There was time, in between the reporting, to attend an afternoon concert in a small theatre where a series of elderly singers performed ballads to guitar accompaniment in a sober, understated style that was unfamiliar to me but seemed like a cross between French chanson and Portuguese fado. Its dignified restraint had nothing to do with charanga or salsa, the Cuban idioms with which I was acquainted. My guess today would be that it was trova or canción, related forms of traditional ballad-singing.

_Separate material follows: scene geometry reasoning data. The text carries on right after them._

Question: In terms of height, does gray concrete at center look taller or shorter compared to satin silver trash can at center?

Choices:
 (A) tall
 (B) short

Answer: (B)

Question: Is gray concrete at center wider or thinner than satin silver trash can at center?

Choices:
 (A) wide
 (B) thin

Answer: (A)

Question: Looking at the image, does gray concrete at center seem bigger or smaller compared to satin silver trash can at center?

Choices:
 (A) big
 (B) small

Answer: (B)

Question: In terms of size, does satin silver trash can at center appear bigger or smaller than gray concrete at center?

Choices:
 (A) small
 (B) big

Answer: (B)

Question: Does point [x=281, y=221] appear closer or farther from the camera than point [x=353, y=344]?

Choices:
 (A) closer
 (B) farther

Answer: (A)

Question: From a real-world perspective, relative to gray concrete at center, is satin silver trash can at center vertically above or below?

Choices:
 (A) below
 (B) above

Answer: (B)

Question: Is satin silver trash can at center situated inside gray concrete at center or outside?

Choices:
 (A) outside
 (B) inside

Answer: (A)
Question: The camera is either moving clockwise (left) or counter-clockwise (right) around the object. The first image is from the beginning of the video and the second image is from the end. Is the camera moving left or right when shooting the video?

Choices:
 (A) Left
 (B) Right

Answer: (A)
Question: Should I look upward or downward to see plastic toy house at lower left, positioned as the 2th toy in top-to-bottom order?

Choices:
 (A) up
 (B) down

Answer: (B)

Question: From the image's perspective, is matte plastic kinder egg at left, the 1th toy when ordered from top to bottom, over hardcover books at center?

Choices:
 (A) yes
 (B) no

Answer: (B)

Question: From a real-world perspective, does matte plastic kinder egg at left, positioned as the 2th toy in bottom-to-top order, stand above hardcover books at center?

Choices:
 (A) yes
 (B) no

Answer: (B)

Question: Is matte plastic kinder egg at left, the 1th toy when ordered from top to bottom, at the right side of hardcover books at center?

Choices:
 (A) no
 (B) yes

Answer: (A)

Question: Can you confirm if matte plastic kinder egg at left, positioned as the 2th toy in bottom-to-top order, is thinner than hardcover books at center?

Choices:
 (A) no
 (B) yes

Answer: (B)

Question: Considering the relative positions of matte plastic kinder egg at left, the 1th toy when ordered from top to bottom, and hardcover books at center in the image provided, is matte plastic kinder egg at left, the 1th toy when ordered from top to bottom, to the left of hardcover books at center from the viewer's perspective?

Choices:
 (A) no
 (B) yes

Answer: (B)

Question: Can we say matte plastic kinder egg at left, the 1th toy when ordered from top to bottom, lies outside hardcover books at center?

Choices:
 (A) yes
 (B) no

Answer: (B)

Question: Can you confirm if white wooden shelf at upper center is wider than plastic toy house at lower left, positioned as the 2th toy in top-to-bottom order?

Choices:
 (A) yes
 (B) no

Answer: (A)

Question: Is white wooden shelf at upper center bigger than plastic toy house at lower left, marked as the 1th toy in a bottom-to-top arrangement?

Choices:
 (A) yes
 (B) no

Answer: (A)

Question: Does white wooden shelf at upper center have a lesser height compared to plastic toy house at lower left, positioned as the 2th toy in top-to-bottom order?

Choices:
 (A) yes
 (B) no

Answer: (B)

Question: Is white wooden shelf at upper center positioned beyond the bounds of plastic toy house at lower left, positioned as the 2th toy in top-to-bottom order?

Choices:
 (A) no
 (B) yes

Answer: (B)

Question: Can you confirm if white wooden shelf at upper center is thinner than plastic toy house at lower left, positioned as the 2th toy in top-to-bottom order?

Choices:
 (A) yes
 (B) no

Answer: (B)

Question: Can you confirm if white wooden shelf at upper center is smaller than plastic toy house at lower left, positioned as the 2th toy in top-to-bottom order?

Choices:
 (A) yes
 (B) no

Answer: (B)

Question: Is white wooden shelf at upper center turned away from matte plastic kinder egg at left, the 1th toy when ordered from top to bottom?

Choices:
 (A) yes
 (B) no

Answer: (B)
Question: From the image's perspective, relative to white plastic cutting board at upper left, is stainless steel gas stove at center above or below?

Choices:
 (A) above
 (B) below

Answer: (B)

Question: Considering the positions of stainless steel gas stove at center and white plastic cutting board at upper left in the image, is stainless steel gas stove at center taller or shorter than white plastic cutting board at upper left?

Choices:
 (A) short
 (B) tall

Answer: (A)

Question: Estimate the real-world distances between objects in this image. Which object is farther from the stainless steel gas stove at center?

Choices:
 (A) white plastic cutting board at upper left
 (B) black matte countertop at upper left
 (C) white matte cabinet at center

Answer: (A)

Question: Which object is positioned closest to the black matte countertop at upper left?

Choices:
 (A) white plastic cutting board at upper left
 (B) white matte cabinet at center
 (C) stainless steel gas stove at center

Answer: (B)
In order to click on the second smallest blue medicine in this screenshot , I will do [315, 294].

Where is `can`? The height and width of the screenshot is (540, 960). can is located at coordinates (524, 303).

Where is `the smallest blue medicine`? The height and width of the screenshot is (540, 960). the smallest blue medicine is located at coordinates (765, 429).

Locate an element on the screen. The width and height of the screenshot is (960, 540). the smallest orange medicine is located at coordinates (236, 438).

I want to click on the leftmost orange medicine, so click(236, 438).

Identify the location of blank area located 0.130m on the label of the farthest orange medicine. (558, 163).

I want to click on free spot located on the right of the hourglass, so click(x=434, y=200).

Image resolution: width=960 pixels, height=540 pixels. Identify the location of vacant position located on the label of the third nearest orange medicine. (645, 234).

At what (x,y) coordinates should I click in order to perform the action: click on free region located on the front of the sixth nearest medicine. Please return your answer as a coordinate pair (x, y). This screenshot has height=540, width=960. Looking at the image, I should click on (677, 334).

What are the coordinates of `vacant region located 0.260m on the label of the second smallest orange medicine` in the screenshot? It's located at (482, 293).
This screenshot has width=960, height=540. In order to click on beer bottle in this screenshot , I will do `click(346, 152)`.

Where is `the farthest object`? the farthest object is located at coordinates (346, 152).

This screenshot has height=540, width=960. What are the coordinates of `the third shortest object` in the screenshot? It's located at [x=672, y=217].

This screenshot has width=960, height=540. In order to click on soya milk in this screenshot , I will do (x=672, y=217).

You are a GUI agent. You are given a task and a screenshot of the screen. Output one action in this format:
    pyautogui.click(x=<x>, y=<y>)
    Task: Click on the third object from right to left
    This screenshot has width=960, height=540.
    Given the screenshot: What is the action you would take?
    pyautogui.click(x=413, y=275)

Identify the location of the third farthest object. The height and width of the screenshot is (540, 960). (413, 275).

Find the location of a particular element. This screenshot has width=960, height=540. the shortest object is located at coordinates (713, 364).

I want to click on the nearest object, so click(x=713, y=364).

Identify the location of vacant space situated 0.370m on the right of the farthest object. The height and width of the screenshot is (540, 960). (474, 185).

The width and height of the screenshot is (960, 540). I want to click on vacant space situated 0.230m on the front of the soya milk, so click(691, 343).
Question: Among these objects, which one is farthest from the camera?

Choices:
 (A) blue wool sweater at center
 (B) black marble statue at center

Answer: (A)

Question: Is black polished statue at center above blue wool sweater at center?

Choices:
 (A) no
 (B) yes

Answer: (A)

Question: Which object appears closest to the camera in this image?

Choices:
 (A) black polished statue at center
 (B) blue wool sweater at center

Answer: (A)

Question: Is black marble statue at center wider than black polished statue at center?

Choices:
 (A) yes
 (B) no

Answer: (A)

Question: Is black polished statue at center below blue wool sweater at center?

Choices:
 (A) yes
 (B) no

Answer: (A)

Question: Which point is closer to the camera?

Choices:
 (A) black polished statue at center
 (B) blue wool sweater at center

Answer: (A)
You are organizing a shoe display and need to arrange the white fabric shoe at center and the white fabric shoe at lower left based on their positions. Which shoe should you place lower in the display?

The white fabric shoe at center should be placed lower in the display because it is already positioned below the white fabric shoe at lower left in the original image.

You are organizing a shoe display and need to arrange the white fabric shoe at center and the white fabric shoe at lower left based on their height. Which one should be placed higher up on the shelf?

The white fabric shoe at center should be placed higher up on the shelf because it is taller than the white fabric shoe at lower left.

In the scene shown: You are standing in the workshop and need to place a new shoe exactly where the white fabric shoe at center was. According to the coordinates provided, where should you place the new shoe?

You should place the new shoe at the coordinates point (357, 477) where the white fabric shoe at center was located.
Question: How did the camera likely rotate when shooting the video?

An example of the music I heard that day is contained in Lost and Found, an excellent compilation of unreleased recordings by the musicians who contributed to the historic Buena Vista Social Club album in 1996, many of whom are no longer with us. Its appearance coincides with the arrival of a farewell tour by the surviving members and their colleagues.
In between the typically vigorous tracks by Omara Portuondo, Ibrahim Ferrer, Eliades Ochoa, Cachaíto López, Rubén González and the rest, the album features two solo pieces by Ochoa, recorded late at night in Havana’s Egrem studio at the end of a session for Ferrer’s solo album in 1998. Ochoa accompanies himself on guitar on a song called “Pedacito de Papel”, a ballad by Francisco Alberto Simó Damirón, a celebrated Dominican composer and pianist — known as Damirón — who died in 1992, aged 83. It’s preceded by a short piece called “Quiéreme Mucho”, an instrumental version of a song composed 100 years ago by the Cuban composer Gonzalo Roig.
The supreme elegance of this music enfolds me in the memory not just of an individual concert but of a rather unusual week.
* Lost and Found is released on the World Circuit label. The Buena Vista Social Club, including Omara Portuondo and Eliades Ochoa, begin a short British tour at Brighton Dome on April 4.